Court Opinion

ID: 7279495
Source: CourtListenerOpinion
Date Created: 2022-07-25 20:07:15.009381+00
Date Added: 2024-06-11T14:38:07.299791
License: Public Domain

Turney, J.,
delivered the opinion of the court.
This was a motion for revenue against Anderson as tax collector of Putnam County for the year 1866. He was elected' in March, 1866, and his election Was contested by Amos Maxwell, who was in office and collected taxes until sometime in 1867. ' Defendants *14offered to prove that Maxwell collected all the revenue for 1866 but $148, and handed over the tax books with only that sum due upon them. That Maxwell had failed to pay over $340 of school fund. This evidence was objected to and excluded on the authority of Allison v. The State ante, p. 1, and the judgment was for $422 97, the amount shown- to be due in the Comptroller’s statement, with interest, damages, and costs, $121 55. Defendants appealed.
The provision of the Code, 732, that “ The Comptroller’s statement of the amount due the State from any delinquent shall be prima faeie evidence of such amount,” means only, that on suit or motion against any collector of revenue, such statement, unrebutted by proof on the part of the alleged delinquent, shall be sufficient to authorize a judgment against him for the amount, and not that it shall be absolutely conclusive.
Prima faeie evidence is that evidence which is sufficient to establish a fact unless, rebutted. JBy the use of the term the Legislature meant to say that when such evidence as the statement of the Comptroller is produced, it shall be sufficient to establish the liability to the amount stated, unless rebutted, which the defendant may do by competent proof. Sec. 733 is in pari materia, and must be construed with reference to s. 732, and take its meaning from it, so far as the latter provides for the rendition of a judgment on the Comptroller’s statement.
If we hold the law to be otherwise, we declare the Legislature to have constituted the Comptroller a *15court of very extraordinary powers, depriving those of whom he takes jurisdiction of remedy by due course of law and right and justice without denial.

___

» Exercise aim: Please continue the court opinion on the tax collector's revenue motion above, starting right after its last sentence.

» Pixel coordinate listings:
___

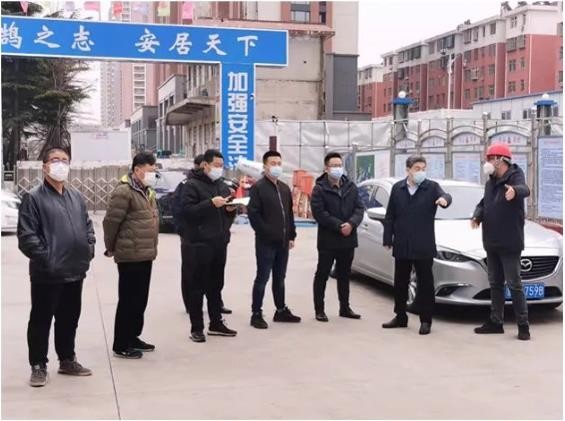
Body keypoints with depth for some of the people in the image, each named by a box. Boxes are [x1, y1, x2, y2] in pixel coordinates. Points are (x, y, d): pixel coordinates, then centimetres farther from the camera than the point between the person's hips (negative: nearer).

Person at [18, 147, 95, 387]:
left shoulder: (76, 196, 13)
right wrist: (45, 257, -17)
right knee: (41, 320, 3)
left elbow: (87, 225, 20)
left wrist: (89, 248, 6)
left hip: (75, 271, 7)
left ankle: (67, 361, 30)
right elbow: (26, 236, -14)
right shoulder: (34, 198, -8)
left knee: (69, 319, 16)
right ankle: (38, 366, 14)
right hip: (47, 274, -6)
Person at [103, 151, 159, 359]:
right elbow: (111, 221, -14)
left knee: (141, 299, 15)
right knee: (128, 300, -3)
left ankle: (132, 337, 28)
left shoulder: (147, 192, 16)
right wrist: (111, 248, -3)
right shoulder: (123, 192, -15)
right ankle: (121, 346, 5)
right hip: (130, 256, -9)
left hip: (145, 255, 9)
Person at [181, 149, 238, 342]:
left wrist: (231, 209, 1)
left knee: (215, 286, 14)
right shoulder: (192, 185, -6)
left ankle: (216, 323, 24)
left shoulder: (222, 186, 17)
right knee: (196, 287, -1)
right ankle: (196, 328, 6)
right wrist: (211, 203, -23)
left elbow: (229, 215, 23)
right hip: (198, 245, -7)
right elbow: (187, 211, -17)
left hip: (219, 243, 7)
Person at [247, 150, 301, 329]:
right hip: (266, 242, -7)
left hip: (283, 242, 7)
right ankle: (256, 314, 5)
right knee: (262, 278, -2)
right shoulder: (258, 187, -8)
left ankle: (281, 310, 24)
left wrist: (291, 236, 11)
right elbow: (253, 214, -15)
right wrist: (267, 233, -17)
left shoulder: (284, 188, 15)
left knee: (279, 278, 15)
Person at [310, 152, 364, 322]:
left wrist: (351, 223, -16)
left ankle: (345, 308, 26)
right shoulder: (319, 189, -7)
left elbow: (359, 208, 3)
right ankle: (319, 310, 9)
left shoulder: (351, 187, 8)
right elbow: (319, 213, -16)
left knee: (344, 275, 15)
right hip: (328, 240, -5)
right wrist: (339, 226, -20)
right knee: (322, 275, 2)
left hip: (348, 239, 5)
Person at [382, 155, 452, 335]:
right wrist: (387, 239, 4)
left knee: (425, 284, 2)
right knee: (400, 283, 12)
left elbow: (444, 196, -22)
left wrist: (444, 199, -46)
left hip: (423, 247, -3)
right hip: (401, 246, 3)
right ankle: (400, 317, 24)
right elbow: (389, 217, 9)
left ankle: (426, 320, 10)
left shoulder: (432, 187, -1)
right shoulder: (397, 188, 7)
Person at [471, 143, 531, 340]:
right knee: (495, 283, 14)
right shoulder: (490, 182, 13)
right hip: (491, 242, 8)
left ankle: (523, 325, 3)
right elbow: (483, 203, 17)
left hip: (509, 242, -8)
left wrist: (515, 191, -58)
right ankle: (495, 322, 22)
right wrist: (477, 215, -5)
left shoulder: (514, 176, -12)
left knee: (514, 284, -5)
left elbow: (525, 189, -34)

___

» Response to this exercise:
Under such construction the Comptroller becomes dictator to the courts, inferior and superior.
If these things had been intended, the Legislature would certainly have empowered the Comptroller to render the judgment and enforce its collection, and not have stopped him with the power to declare irrevocably its amount, and leave it to another tribunal to render the judgment.
The provision of s. 742, that “ when a judgment has been obtained against a delinquent officer, all dona fide claims due him, properly authenticated, shall be allowed by the Comptroller upon settlement of the judgment,” have reference to such claims .as have arisen since the rendition of the judgment, and not to claims that existed before; as to the latter, the judgment is conclusive.
The Legislature never intended to make the Comptroller a revising court of original jurisdiction.
Reverse the judgment.
Note. — The opinion being announced on the last day of the term, in the absence of Nicholson, O. J., who was confined with a fractured limb, and of McFarland, J., who had gone home, the Attorney General moved the court to suspend the judgment, to give time for a petition to rehear, and urged the fact that no argument had been heard on behalf of the State, nor had the case of Allison even been handed to the court. Also that that case had been followed at Knoxville, and that case was not before the court; but a majority of the court refused the motion.